### EXERCISE AIM
Write out, without any change, the lines in the material below that run from the line with "Left hand at" through the line with "middle dip: (316, 65)", both included.

───── DATASET EXCERPTS ─────

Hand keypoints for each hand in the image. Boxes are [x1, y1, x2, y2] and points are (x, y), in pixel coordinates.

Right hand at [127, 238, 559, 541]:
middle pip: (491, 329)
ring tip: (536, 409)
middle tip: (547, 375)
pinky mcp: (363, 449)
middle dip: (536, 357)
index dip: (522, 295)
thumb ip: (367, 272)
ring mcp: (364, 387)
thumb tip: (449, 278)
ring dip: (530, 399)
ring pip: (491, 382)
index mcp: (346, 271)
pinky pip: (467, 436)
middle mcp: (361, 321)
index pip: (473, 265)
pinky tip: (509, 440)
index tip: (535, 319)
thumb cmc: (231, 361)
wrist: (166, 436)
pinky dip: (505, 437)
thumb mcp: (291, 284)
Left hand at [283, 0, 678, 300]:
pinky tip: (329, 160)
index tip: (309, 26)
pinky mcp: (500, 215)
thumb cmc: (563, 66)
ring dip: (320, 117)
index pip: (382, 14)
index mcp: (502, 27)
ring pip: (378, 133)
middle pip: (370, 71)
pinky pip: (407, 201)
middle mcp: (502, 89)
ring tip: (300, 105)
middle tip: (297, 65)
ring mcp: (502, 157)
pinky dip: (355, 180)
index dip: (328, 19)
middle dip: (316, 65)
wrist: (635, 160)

─────
───── DATASET EXCERPTS ─────

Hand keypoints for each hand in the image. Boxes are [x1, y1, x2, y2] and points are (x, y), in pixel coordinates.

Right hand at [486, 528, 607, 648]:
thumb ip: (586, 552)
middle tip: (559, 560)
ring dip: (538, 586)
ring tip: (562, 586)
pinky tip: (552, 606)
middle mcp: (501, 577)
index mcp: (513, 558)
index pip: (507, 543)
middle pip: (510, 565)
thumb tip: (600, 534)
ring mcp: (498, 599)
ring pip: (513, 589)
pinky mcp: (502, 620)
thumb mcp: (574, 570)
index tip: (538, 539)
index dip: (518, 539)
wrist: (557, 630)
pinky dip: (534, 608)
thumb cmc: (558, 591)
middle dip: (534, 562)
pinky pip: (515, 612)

─────

### FINISHED TASK
Left hand at [283, 0, 678, 300]:
pinky tip: (329, 160)
index tip: (309, 26)
pinky mcp: (500, 215)
thumb cmc: (563, 66)
ring dip: (320, 117)
index pip: (382, 14)
index mcp: (502, 27)
ring pip: (378, 133)
middle pip: (370, 71)
pinky pip: (407, 201)
middle mcp: (502, 89)
ring tip: (300, 105)
middle tip: (297, 65)
ring mcp: (502, 157)
pinky dip: (355, 180)
index dip: (328, 19)
middle dip: (316, 65)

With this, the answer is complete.